◆ Aim of the exercise: Restate each entry below exactly; pictures stay out of the copy.

--- START ---

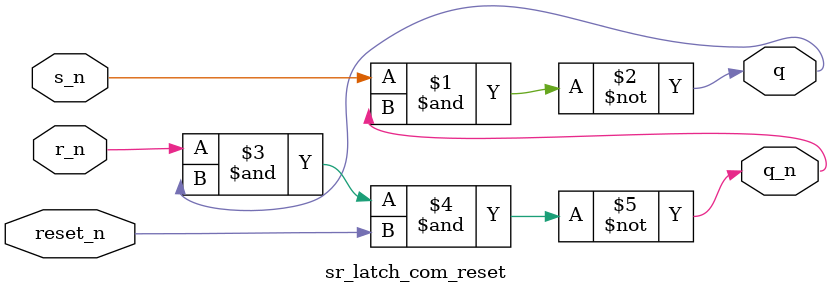
<source format=v>
/*
 * Módulo: sr_latch_com_reset
 * Função: Célula de memória básica (Latch SR) com reset assíncrono.
 * Construído com portas NAND cruzadas.
 * s_n e r_n são ativos em nível baixo.
 * reset_n é ativo em nível baixo.
 */
module sr_latch_com_reset (
    input s_n,
    input r_n,
    input reset_n,
    output q,
    output q_n
);

    // Estrutura de portas NAND cruzadas.
    // O reset_n no g2 força q_n para 1, que por sua vez força q para 0.
    nand g1 (q, s_n, q_n);
    nand g2 (q_n, r_n, q, reset_n);

endmodule
</source>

--- END ---

◆ Solution:
<source format=v>
/*
 * Módulo: sr_latch_com_reset
 * Função: Célula de memória básica (Latch SR) com reset assíncrono.
 * Construído com portas NAND cruzadas.
 * s_n e r_n são ativos em nível baixo.
 * reset_n é ativo em nível baixo.
 */
module sr_latch_com_reset (
    input s_n,
    input r_n,
    input reset_n,
    output q,
    output q_n
);

    // Estrutura de portas NAND cruzadas.
    // O reset_n no g2 força q_n para 1, que por sua vez força q para 0.
    nand g1 (q, s_n, q_n);
    nand g2 (q_n, r_n, q, reset_n);

endmodule
</source>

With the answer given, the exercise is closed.